#### Problem to solve
Copy each line of the records below, from the first through the one that contains "Rendered at 1241 by 1754 pixels.", exactly as written.

=== Information provided ===

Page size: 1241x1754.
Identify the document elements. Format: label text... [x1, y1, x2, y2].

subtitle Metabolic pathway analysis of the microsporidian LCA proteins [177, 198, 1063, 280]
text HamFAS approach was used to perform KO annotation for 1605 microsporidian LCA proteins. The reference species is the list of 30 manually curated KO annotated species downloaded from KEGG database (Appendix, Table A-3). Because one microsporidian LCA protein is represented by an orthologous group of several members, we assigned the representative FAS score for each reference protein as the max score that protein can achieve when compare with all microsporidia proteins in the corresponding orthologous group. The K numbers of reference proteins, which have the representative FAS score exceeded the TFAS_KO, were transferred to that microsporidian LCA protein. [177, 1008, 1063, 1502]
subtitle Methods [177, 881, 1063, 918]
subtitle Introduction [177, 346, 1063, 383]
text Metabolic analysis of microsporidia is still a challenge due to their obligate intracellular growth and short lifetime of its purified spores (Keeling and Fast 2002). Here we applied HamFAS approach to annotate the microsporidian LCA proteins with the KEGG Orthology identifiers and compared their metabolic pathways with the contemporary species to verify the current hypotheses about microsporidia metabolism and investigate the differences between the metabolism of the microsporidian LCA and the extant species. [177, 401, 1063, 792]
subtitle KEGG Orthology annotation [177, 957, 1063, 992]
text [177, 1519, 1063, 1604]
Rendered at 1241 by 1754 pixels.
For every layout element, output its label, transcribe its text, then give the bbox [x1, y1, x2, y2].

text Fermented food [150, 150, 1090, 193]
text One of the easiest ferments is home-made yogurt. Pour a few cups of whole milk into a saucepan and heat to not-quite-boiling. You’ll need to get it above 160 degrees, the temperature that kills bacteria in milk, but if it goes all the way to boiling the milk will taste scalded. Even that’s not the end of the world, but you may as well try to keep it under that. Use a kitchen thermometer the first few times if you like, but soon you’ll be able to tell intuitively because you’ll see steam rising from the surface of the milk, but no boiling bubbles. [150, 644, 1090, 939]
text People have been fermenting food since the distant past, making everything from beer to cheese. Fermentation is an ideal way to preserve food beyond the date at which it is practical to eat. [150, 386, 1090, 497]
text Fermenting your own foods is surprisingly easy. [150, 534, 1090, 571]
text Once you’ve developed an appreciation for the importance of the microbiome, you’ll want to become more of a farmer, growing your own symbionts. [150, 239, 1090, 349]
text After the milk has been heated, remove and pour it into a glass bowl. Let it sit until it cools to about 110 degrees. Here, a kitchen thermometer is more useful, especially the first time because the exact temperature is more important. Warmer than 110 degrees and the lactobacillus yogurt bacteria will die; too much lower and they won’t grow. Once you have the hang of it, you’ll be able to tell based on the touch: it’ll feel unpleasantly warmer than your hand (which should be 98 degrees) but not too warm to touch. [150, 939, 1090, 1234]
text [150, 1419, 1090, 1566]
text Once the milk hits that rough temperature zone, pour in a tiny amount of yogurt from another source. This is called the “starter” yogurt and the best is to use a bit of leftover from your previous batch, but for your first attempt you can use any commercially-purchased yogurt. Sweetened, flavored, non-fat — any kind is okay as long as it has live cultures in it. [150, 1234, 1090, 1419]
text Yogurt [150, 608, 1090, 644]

===

#### Worked solution
Page size: 1241x1754.
Identify the document elements. Format: label text... [x1, y1, x2, y2].

subtitle Metabolic pathway analysis of the microsporidian LCA proteins [177, 198, 1063, 280]
text HamFAS approach was used to perform KO annotation for 1605 microsporidian LCA proteins. The reference species is the list of 30 manually curated KO annotated species downloaded from KEGG database (Appendix, Table A-3). Because one microsporidian LCA protein is represented by an orthologous group of several members, we assigned the representative FAS score for each reference protein as the max score that protein can achieve when compare with all microsporidia proteins in the corresponding orthologous group. The K numbers of reference proteins, which have the representative FAS score exceeded the TFAS_KO, were transferred to that microsporidian LCA protein. [177, 1008, 1063, 1502]
subtitle Methods [177, 881, 1063, 918]
subtitle Introduction [177, 346, 1063, 383]
text Metabolic analysis of microsporidia is still a challenge due to their obligate intracellular growth and short lifetime of its purified spores (Keeling and Fast 2002). Here we applied HamFAS approach to annotate the microsporidian LCA proteins with the KEGG Orthology identifiers and compared their metabolic pathways with the contemporary species to verify the current hypotheses about microsporidia metabolism and investigate the differences between the metabolism of the microsporidian LCA and the extant species. [177, 401, 1063, 792]
subtitle KEGG Orthology annotation [177, 957, 1063, 992]
text [177, 1519, 1063, 1604]
Rendered at 1241 by 1754 pixels.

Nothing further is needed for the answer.